Study: Comet, Not Asteroid, Killed Off the Dinosaurs

| by Sarah Fruchtnicht

The space rock believed to have wiped out dinosaurs 65 million years ago when it collided with earth was a comet, not an asteroid, according to a controversial new study.

Geochemistry tests performed on the 112-mile Chicxulub crater on Mexico's Yucatan peninsula - believed to be the impact site - analyzed levels of osmium and iridium. Levels of iridium, in particular, were lower than scientists previously thought. Researchers then concluded that a much smaller rock led to the extinction of dinosaurs and 70 percent of other species on Earth.
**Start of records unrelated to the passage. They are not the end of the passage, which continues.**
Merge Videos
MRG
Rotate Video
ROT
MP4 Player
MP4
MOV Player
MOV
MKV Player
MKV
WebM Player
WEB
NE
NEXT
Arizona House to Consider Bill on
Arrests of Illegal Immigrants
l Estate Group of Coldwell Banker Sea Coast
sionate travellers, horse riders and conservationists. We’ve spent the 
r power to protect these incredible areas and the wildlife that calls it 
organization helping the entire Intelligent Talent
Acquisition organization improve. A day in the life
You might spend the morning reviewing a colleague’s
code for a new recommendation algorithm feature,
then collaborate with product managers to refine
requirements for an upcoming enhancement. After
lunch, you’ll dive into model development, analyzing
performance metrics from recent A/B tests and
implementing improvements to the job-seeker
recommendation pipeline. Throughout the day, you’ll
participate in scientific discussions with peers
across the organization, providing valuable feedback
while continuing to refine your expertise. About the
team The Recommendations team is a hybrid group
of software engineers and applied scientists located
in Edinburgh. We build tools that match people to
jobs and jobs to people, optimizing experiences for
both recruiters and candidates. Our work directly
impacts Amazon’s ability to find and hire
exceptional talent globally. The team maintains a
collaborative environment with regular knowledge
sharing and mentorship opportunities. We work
The extraterrestrial rock, most likely a comet, would have been travelling very fast.

"You'd need an asteroid of about [three miles] diameter to contribute that much iridium and osmium. But an asteroid that size would not make a [112-mile] diameter crater," researcher from Dartmouth College Jason Moore told BBC News.

"So we said: how do we get something that has enough energy to generate that size of crater, but has much less rocky material? That brings us to comets.”

Unlike rocky asteroids, comets are comprised of a loose collection of ice, dust and small rocky particles. Comets range in size from a few kilometers to tens of kilometers across. They also have a tail, formed when heat from the sun vaporizes its ice and sends dust particles flying in the solar wind.

Not every scientist agrees with Moore's hypothesis. 

Dr. Gareth Collins, who researches impact cratering at Imperial College London, did not come to the same conclusion.

"I don't think it is possible to accurately determine the impactor size from geochemistry," he said. "The authors suggest that 75 percent of the impactor mass is distributed globally, and hence arrive at quite a small-sized impactor, but in reality this fraction could be lower than 20 percent." He added that this could still allow for the extinction event to have been caused by an asteroid.

Moore and his colleagues detailed their findings at the 44th Lunar and Planetary Science Conference in The Woodlands, Texas.